## WORK ITEM
Copy out again, unchanged, the line that contains "List each element's type and" and every line after it down to the last line of the data.

# # # # # # #

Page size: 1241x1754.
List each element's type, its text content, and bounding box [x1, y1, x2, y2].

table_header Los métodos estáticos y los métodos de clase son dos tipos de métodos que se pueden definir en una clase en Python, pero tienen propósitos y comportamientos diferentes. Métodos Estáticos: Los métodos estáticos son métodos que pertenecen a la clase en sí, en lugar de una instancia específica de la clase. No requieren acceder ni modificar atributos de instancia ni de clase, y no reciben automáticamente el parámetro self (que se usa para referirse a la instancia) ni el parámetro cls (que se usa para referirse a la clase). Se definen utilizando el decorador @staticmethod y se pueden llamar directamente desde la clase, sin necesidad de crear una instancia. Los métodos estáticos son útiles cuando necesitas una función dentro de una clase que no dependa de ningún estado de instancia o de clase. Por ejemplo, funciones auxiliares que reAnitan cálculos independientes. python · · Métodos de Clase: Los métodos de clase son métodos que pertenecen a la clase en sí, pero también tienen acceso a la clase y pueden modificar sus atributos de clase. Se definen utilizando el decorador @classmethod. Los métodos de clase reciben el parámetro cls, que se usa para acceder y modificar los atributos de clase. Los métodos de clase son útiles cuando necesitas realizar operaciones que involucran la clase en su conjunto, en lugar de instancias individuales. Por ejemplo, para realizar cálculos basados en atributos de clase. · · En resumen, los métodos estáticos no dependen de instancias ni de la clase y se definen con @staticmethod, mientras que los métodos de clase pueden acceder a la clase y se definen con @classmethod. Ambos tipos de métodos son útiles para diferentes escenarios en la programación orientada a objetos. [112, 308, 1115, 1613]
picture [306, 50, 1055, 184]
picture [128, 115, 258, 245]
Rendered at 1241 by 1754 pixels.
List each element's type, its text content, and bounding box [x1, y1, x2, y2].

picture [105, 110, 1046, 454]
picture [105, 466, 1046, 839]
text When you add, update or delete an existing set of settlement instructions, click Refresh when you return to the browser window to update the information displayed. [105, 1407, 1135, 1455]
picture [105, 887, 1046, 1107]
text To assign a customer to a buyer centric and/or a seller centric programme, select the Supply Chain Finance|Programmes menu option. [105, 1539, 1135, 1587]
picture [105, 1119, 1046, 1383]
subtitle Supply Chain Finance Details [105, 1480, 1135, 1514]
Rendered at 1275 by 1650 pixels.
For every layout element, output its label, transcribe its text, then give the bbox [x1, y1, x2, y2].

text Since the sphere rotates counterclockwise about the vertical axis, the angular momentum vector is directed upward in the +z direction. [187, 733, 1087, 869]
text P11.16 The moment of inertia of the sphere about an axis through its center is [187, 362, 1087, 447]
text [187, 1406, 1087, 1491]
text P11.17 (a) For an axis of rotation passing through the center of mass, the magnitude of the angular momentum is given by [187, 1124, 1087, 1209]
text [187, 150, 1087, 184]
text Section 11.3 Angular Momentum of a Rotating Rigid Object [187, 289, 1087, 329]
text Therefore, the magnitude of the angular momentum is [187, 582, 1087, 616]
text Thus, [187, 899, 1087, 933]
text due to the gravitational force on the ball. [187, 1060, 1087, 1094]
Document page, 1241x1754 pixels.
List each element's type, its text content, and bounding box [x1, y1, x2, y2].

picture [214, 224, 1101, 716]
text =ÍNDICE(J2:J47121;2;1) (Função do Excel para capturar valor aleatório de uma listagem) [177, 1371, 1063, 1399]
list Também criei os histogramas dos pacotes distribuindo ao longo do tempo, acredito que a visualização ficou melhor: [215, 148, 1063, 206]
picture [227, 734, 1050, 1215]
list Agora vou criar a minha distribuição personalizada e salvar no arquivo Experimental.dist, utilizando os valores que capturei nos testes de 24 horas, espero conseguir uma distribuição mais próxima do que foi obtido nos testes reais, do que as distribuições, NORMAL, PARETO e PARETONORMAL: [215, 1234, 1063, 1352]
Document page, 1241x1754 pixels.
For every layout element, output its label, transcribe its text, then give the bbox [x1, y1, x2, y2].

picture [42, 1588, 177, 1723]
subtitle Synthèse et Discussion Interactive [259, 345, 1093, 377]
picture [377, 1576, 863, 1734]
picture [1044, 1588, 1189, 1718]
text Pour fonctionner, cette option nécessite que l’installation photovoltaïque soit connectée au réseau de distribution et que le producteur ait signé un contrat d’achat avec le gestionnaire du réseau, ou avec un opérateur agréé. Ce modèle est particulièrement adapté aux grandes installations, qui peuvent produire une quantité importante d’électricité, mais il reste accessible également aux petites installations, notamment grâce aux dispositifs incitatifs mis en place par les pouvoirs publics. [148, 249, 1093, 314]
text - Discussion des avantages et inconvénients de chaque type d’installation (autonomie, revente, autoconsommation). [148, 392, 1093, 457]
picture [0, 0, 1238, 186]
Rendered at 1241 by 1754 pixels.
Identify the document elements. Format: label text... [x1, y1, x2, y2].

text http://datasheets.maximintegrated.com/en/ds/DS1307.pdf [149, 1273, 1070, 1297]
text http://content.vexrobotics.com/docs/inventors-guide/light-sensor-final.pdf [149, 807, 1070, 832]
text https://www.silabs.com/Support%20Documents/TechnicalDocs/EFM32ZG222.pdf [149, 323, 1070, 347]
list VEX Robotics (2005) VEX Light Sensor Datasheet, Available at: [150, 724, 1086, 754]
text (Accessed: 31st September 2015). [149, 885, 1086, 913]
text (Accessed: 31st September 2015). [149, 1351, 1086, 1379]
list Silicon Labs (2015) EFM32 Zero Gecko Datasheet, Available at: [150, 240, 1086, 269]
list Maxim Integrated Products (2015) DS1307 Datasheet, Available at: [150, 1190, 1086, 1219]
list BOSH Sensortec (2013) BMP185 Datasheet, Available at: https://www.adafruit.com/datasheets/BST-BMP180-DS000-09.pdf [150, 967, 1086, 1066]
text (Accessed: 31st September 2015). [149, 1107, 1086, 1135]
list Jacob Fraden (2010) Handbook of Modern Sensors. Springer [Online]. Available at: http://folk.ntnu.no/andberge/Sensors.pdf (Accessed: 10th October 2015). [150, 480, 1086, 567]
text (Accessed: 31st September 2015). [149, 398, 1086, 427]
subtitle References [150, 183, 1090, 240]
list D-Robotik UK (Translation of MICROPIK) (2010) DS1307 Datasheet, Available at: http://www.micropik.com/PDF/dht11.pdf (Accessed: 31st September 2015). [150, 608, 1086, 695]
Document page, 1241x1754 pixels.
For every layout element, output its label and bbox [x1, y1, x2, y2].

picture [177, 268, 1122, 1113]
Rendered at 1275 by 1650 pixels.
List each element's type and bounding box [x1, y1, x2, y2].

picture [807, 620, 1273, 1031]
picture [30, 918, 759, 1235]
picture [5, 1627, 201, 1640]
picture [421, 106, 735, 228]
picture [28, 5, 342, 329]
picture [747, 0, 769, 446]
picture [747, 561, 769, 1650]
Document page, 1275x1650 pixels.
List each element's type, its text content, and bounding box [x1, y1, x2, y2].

# # # # # # #

## WRITTEN REPLY
List each element's type and bounding box [x1, y1, x2, y2].

picture [807, 620, 1273, 1031]
picture [30, 918, 759, 1235]
picture [5, 1627, 201, 1640]
picture [421, 106, 735, 228]
picture [28, 5, 342, 329]
picture [747, 0, 769, 446]
picture [747, 561, 769, 1650]
Document page, 1275x1650 pixels.
List each element's type, its text content, and bounding box [x1, y1, x2, y2].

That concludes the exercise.